The data may be communicated to employees and collaborators of Giki, authorized to the processing and bound to the respect of confidentiality imposed by the owner, and duly instructed by the latter; to external managers who carry out data processing operations on behalf of Giki (such as, but not limited to, shippers, companies for online and IT payments), bound to the respect of confidentiality with legal acts ex art. 28 RGPD; to autonomous holders to whom Giki is obliged to disclose them in order to fulfill a legal obligation or to pursue its legitimate interests.
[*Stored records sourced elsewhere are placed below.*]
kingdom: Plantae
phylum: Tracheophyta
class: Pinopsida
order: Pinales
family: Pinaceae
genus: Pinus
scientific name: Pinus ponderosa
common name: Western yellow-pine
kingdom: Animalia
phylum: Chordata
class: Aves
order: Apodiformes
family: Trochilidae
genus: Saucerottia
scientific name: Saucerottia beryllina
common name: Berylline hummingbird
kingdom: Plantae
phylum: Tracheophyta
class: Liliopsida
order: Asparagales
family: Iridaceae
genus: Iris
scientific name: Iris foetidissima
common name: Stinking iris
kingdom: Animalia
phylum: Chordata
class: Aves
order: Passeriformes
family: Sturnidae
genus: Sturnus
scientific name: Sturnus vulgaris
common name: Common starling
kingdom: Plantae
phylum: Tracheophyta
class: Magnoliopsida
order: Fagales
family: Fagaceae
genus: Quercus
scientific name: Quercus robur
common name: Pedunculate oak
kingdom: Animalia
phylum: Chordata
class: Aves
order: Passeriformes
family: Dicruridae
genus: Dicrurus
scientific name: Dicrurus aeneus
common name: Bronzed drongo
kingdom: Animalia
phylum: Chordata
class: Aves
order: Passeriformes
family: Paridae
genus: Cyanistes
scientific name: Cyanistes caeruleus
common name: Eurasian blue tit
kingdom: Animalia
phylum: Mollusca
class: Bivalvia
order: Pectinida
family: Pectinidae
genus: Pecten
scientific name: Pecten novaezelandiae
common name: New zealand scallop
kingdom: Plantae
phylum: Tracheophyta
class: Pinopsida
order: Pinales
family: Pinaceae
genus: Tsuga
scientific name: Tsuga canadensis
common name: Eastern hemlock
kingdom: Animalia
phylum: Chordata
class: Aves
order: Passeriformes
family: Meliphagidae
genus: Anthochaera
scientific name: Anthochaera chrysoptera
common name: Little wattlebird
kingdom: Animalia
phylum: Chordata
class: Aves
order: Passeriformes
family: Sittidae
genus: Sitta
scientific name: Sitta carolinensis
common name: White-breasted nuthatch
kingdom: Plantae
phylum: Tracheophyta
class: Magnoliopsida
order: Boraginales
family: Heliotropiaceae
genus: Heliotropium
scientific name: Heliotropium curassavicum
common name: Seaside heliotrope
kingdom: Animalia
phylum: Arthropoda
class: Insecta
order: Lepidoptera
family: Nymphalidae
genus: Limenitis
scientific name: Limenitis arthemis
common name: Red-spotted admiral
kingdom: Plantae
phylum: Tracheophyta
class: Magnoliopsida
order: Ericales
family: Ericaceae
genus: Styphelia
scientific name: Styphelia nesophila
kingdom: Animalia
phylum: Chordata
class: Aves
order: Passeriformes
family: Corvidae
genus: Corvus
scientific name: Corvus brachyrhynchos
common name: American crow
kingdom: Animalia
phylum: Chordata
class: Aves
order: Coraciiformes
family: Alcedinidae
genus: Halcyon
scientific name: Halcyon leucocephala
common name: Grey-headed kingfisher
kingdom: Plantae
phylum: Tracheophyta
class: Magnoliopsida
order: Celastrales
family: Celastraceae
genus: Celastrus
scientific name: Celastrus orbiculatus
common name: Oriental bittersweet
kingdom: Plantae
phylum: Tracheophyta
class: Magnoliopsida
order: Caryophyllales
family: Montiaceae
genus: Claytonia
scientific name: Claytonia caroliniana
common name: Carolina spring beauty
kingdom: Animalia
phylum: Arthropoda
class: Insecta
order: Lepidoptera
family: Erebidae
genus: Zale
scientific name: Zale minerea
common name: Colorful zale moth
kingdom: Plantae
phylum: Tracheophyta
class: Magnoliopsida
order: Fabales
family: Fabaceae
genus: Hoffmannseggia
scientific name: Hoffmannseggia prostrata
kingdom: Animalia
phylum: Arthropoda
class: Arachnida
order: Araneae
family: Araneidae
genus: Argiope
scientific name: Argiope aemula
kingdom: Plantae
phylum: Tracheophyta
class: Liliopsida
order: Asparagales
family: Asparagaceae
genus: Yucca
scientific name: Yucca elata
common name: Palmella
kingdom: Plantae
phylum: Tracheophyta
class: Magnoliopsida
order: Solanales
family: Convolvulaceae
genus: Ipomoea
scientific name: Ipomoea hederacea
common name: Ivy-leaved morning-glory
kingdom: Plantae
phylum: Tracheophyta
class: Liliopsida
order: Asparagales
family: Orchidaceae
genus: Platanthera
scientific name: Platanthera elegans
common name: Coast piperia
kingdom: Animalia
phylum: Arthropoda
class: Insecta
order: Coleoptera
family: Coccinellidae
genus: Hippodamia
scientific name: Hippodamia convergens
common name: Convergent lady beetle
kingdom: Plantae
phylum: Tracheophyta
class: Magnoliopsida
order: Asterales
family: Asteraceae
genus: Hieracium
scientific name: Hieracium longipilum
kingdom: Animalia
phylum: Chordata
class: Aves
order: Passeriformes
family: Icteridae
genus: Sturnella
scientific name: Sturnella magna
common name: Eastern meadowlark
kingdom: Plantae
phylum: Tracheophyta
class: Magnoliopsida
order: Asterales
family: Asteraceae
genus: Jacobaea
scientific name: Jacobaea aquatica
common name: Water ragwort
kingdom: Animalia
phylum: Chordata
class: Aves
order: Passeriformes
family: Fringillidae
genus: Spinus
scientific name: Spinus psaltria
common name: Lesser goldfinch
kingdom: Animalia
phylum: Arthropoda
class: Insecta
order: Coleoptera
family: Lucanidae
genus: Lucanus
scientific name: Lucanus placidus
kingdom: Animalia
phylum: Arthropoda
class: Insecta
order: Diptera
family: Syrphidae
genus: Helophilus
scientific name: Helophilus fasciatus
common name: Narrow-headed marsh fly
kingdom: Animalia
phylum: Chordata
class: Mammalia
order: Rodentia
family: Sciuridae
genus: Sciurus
Transfer of data outside the EU

Personal data will not be transferred to non-EU countries or to international organizations.

Period of data retention

The collected data will be kept for the period of 10 (ten) years starting: from the receipt of payment of the amounts deducted in the invoice issued by the owner. Data for the purpose of loyalty in the strict sense, i.e., necessary to enable membership in the loyalty program and for the management of marketing activities will be processed and retained until the administrative duration of the relevant program, or in any case until cancellation and/or termination by the member. In the case of any withdrawal, disabling due to non-use within a certain time frame, the retention period of personal data for administrative purposes only (and not also for profiling or marketing purposes) will be no longer than one quarter (subject to any specific legal obligations on retention of accounting records). The Data Controller, in such cases, has implemented appropriate mechanisms for automatic deletion of data, including from third parties to whom the data may have been disclosed.

Rights of the data subject

The data subject may exercise against the data controller the rights provided for in Articles 15 to 22 of the GDPR, namely, the right of access, rectification, erasure, restriction, objection, portability, and revocation.

It may also file a complaint with the Italian Data Protection Authority, having its headquarters in Rome, Piazza Venezia, no. 11 c.a.p. 00187.